International students find family on campus

Published: Tuesday, January 3, 2006 at 6:01 a.m.
Last Modified: Monday, January 2, 2006 at 10:34 p.m.
Seated in an enormous chair at the head of a dining room table Friday, Rania Habib peers into a gold demitasse cup and talks of the future.
"You have some kind of sadness, but it's going away," Rania tells her friend. " . . . There is a big, black bird. He will bring good news to you. That's why your sadness will go away."
Habib, a 34-year-old Ph.D. candidate at the University of Florida, learned to read fortunes from emptied coffee cups in her native Syria. Gathered with nine other international students Friday, Habib says the dried liquid patterns left in her friends' cups reveal their struggles, their hopes and even their future loves.
Just a few nights earlier, this group of students from across the world discussed the differences between the Muslim and Christian faiths. On any given night during the holiday break, they can be found at each other's homes, sampling traditional dishes like baklava and dolma, a rice dish wrapped in grape leaf.
"They have been my little family here, especially on these occasions," said Nadia Abdulhaq, who traveled from the West Bank to complete a doctorate in audiology at UF.
For many of the university's 3,000 international students, going home for the holidays is too expensive or too time consuming. So they wind up staying in Gainesville during the break, forming a community that crosses ethnic, religious and academic lines.
At the center of those events this year is Debra Anderson, UF's coordinator of international student services and a sort of mother/friend figure to students from abroad. She hosted a Christmas Eve party, coordinated mid-day get-togethers and opened her home for a round of Habib's fortune-telling.

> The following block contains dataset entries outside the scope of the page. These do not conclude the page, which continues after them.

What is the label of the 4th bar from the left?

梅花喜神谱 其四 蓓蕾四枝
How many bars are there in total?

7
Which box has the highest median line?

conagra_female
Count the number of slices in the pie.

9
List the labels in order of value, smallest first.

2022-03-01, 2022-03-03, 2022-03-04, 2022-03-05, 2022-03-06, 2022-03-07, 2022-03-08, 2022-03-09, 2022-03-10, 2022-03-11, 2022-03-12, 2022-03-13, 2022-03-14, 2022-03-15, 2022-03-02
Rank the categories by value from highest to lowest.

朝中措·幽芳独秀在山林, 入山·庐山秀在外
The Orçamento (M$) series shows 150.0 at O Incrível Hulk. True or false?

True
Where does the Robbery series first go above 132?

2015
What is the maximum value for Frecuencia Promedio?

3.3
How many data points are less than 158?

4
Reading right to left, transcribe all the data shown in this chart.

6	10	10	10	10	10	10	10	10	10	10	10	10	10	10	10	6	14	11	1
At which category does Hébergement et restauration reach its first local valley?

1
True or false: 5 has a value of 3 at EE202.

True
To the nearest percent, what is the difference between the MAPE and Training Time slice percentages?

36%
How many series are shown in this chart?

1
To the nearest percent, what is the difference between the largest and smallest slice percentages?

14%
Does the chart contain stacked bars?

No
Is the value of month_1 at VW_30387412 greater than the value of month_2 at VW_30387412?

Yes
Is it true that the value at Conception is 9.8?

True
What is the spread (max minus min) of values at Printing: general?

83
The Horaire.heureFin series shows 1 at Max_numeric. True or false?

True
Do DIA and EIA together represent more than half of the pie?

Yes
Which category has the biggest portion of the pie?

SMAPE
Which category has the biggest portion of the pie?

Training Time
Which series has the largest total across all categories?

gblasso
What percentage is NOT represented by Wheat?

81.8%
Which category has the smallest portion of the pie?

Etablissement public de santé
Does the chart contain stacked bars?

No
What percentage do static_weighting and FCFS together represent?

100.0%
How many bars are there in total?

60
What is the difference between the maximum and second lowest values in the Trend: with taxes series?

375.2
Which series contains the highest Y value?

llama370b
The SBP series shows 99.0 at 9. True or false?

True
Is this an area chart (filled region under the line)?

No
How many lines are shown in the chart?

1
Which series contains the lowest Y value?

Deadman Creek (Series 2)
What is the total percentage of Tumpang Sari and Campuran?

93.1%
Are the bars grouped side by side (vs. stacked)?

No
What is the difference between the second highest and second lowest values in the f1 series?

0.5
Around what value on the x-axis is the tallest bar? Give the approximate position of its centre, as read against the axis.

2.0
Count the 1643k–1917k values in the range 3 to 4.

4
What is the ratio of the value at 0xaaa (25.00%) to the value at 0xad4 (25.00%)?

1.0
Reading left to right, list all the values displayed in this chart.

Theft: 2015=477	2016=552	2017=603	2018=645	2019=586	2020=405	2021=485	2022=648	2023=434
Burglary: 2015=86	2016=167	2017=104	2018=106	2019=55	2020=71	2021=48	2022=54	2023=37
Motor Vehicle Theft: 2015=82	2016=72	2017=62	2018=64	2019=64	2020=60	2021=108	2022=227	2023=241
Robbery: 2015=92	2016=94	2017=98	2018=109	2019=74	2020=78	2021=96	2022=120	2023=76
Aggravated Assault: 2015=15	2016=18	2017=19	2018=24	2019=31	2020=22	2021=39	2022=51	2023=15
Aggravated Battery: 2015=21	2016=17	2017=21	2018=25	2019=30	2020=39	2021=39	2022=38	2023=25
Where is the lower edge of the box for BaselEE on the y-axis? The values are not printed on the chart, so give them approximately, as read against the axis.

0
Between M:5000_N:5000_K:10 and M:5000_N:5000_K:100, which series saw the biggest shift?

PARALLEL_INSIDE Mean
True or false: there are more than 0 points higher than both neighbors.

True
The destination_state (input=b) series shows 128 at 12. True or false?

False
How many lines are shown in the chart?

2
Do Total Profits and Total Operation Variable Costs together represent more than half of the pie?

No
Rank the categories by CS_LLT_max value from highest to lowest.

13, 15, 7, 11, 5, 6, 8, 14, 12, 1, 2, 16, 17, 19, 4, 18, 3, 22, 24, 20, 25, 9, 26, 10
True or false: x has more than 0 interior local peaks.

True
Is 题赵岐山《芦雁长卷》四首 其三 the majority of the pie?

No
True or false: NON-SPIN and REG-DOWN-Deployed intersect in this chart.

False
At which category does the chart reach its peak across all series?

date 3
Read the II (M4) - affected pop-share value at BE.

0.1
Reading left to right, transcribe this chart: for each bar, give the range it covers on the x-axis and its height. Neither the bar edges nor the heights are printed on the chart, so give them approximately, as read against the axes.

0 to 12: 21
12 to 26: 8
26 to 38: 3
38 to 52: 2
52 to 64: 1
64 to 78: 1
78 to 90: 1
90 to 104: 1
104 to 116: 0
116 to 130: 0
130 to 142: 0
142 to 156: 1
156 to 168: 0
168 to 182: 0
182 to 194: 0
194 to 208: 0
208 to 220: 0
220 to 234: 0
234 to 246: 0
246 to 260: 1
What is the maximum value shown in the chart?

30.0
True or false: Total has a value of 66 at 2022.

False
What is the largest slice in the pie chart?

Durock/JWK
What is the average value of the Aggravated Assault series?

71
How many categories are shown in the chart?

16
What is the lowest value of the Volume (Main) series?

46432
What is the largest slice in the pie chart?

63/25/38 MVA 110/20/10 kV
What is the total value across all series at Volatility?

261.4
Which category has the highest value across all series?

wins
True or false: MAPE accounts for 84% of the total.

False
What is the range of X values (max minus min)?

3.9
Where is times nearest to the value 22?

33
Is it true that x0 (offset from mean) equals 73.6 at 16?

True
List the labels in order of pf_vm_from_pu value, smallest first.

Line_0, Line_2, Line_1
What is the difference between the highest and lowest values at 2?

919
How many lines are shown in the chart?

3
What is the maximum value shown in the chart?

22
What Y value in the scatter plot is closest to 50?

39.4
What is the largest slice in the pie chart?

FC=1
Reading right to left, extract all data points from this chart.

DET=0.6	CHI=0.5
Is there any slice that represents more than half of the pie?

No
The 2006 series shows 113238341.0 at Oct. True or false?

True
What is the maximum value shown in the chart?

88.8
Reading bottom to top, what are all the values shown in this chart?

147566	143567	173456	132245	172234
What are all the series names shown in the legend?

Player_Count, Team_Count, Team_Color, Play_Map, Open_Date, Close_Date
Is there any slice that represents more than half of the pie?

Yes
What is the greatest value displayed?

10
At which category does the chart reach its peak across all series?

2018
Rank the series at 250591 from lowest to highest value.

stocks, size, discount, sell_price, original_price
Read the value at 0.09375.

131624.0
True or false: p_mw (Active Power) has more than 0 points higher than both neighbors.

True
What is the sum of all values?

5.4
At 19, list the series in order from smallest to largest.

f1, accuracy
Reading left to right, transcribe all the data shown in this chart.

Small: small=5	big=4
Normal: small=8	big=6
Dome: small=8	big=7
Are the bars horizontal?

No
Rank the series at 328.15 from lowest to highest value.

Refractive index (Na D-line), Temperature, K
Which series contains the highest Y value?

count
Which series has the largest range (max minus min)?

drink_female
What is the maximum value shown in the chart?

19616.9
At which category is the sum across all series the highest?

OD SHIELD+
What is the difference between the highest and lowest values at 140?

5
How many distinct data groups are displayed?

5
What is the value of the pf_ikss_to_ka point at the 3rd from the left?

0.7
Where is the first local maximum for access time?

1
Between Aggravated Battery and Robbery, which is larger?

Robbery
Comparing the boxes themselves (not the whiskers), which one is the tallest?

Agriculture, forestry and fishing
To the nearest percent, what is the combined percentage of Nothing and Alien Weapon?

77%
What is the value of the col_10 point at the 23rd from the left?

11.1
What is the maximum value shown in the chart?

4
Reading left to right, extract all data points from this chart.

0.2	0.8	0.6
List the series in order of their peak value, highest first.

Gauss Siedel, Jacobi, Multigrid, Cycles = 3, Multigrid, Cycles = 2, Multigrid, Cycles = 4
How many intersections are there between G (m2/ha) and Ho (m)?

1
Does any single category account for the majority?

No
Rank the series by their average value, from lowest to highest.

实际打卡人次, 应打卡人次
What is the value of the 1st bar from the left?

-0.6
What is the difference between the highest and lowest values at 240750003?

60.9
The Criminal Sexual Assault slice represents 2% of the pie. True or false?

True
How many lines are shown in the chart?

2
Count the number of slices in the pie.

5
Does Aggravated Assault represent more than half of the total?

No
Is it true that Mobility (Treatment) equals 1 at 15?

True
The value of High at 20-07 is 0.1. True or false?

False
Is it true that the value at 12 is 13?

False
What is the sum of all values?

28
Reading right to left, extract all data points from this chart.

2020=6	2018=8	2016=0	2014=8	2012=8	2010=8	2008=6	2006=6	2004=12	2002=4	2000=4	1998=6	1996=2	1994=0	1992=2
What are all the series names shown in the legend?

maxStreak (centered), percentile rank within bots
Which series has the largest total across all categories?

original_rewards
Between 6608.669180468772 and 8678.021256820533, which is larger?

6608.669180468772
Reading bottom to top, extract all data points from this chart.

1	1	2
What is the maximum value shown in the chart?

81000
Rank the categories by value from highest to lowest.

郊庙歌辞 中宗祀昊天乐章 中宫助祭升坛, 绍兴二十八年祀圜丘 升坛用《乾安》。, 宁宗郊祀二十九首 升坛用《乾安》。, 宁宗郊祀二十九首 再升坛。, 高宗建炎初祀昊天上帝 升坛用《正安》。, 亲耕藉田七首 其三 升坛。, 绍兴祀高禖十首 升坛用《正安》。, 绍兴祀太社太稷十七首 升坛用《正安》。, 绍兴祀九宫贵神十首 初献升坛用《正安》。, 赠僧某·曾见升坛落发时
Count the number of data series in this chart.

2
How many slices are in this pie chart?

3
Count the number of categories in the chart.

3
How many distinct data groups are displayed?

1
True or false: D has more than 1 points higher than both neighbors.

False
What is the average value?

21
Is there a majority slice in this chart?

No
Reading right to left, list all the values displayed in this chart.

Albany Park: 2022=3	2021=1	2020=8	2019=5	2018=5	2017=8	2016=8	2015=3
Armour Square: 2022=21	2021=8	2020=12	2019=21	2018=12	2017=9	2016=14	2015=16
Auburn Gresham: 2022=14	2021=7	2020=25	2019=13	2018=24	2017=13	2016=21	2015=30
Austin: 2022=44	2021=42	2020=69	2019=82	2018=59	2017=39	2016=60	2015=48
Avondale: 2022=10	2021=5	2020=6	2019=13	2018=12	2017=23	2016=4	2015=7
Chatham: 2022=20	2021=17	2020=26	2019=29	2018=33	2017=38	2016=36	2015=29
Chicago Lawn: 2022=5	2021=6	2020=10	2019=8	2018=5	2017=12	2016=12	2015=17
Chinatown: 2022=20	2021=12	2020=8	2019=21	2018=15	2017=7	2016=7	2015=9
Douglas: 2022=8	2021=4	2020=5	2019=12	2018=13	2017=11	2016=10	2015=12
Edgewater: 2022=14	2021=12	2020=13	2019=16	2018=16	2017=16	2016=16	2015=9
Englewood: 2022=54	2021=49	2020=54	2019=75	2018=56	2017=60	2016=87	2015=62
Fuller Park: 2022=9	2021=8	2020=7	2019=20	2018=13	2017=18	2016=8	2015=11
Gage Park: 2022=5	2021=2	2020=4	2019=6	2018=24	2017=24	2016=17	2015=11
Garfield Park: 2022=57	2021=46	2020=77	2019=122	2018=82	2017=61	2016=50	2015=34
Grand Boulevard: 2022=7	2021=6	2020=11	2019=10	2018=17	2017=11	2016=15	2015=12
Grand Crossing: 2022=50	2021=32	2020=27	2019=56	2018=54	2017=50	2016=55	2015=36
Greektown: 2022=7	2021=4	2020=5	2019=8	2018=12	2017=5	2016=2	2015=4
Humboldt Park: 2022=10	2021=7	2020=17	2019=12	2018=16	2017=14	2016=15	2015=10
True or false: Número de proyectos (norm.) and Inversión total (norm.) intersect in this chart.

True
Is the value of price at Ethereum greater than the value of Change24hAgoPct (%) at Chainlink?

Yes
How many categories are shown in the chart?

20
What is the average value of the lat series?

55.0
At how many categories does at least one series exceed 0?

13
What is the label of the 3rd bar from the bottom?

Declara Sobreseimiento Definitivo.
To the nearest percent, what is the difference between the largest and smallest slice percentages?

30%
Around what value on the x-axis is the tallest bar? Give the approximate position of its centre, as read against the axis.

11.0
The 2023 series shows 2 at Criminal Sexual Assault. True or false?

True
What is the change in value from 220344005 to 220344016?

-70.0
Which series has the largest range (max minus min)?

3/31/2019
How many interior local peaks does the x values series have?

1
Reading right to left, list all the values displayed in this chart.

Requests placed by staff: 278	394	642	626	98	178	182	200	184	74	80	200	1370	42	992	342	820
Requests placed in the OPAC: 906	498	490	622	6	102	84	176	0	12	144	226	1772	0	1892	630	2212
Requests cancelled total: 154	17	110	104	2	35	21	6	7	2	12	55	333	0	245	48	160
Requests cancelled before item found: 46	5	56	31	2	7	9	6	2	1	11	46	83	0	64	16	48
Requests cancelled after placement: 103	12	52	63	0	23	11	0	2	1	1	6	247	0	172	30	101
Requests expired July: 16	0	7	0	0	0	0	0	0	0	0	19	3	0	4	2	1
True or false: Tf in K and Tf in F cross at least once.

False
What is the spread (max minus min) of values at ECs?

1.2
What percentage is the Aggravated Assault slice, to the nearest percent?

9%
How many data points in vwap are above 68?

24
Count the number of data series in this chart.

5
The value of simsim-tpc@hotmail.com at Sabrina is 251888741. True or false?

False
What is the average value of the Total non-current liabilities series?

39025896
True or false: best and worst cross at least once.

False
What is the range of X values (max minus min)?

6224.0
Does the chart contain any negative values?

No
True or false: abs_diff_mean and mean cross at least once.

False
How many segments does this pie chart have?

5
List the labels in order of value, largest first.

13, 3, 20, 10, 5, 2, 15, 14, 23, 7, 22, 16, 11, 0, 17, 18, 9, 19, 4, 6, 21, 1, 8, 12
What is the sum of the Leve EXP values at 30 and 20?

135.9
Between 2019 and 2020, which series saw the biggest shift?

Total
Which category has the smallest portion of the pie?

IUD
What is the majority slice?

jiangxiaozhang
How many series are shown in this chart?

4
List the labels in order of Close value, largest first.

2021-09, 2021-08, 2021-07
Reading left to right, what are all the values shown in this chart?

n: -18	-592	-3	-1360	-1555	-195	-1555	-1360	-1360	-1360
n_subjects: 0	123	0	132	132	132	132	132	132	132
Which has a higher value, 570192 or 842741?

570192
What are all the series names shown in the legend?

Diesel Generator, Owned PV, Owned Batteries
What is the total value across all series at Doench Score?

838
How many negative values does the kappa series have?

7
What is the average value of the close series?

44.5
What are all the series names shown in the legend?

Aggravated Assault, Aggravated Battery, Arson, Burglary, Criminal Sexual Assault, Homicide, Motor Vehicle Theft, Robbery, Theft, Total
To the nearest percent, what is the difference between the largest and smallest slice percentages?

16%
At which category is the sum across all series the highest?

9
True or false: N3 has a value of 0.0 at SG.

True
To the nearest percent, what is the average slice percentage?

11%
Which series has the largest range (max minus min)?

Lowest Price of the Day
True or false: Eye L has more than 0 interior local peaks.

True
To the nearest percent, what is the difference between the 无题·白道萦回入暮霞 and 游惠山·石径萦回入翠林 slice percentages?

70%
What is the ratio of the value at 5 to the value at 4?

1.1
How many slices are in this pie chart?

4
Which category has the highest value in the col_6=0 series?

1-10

On Friday afternoon, Anderson's home resembled a meeting of the United Nations. Students from Turkey, Jordan, South Africa, India and Argentina gathered, many carrying dishes they learned to prepare back home.
"They're all great cooks," Anderson said.
These students don't all share a common culture, but they do share the common experience of living in a country that is foreign to them. They share similar concerns as well, Abdulhaq said.
Foremost on their minds is "how to find other people," she said. They find each other through individual clubs, like the Turkish Student Association, or broad-based groups like UF's International Student Center.
Through these groups, particularly when there's time during the holiday break, international students exchange traditions - sometimes quite literally.
Semra Sadik, a Turkish Fulbright foreign language teaching assistant, says she enjoys culture swapping. At a party last week Sadik wore traditional Indian dress, while her Indian friend borrowed from Sadik's traditional Turkish wardrobe.
Though their clothing may differ, Sadik says she's found that she has more in common with students from other countries than she thought she did when she arrived in Gainesville five months ago.
They have begun to learn each other's languages, finding that they share common words and phrases.
"The United States is a place that I can see and I can learn from people," Sadik said Friday.
Sadik says she interacts with Americans as well through her teaching, but she may be the exception. Anderson, who is from the United States, says she wishes there were more commingling between international students and the rest of campus. On the other hand, international students probably encounter more different cultures on the whole than their American counterparts, Habib said.
"That's the difference, I think, between international students and domestic students," she said. "Domestic students don't tend to integrate as much with other cultures."